- Job item -
Repeat the records. Keep every word and mark exactly as it is.

- Input material -

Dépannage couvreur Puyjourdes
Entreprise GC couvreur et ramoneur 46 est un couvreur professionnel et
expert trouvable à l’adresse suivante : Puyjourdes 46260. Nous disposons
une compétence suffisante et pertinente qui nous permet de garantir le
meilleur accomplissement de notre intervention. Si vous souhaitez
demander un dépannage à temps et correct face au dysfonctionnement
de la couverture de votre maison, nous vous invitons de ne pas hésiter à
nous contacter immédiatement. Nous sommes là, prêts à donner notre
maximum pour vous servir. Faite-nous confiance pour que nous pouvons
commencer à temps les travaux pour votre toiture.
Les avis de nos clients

- Response for this exercise -
Dépannage couvreur Puyjourdes
Entreprise GC couvreur et ramoneur 46 est un couvreur professionnel et
expert trouvable à l’adresse suivante : Puyjourdes 46260. Nous disposons
une compétence suffisante et pertinente qui nous permet de garantir le
meilleur accomplissement de notre intervention. Si vous souhaitez
demander un dépannage à temps et correct face au dysfonctionnement
de la couverture de votre maison, nous vous invitons de ne pas hésiter à
nous contacter immédiatement. Nous sommes là, prêts à donner notre
maximum pour vous servir. Faite-nous confiance pour que nous pouvons
commencer à temps les travaux pour votre toiture.
Les avis de nos clients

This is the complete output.